The immigrant paradox has been highlighted in recent years as researchers have increasingly noted the resilience of immigrants in the face of challenges and adversity (Hernandez, Denton, Macartney, & Blanchard, 2012). Resilience refers to the process or outcomes of positive development in the context of adverse circumstances (Luthar & Cicchetti, 2000; Masten, Burt, & Coatsworth, 2006). Within families, Walsh (2006) views resilience as the capacity to rebound and grow from challenging experiences, building strength and resources. According to this perspective, essential elements to the process of resiliency are making meaning of adversity and supportive relationships. The challenges immigrants and refugees face are many, including loneliness and isolation in a new country (Campbell, 2008; Narchal, 2012), economic challenges (Fuligni, 2012; Parra-Cardona, Cordova, Holtrop, Villaruel, & Wieling, 2006), and poor educational opportunities (Crosnoe, 2012). Refugees often face further challenges of coping with multiple exposures to traumatic events that led them to flee their home countries along with displacement and resettlement stressors (Shannon, Wieling, Simmelink, & Becher, 2014;Weine et al., 2004). However, a resilience framework invites a consideration of the strengths and protective factors that allow immigrant families to overcome adversity.
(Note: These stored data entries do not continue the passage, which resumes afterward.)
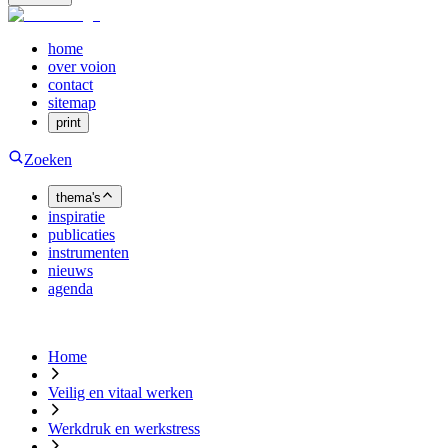
home
over voion
contact
sitemap
print
Zoeken
thema's
inspiratie
publicaties
instrumenten
nieuws
agenda
Home
Veilig en vitaal werken
Werkdruk en werkstress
The immigrant paradox is defined as the tendency for first and second generation immigrants to do better in many areas than United States-born individuals (Hernandez et al., 2012). This trend has been observed in physical health, psychological health, and education. Fuligni (2012) outlines two considerations that increase immigrants’ abilities to thrive in the transition to a new culture and home, and then describes a third consideration that can pose barriers. First, immigrant families tend to be highly motivated and value work and education. Second, children of immigrants are protected by family connection and obligation. Finally, in spite of high educational aspirations, immigrant families have varied access to the resources and opportunities needed to achieve success. This review examines research on the strengths and the resilience of immigrant families in the United States in each of these three areas.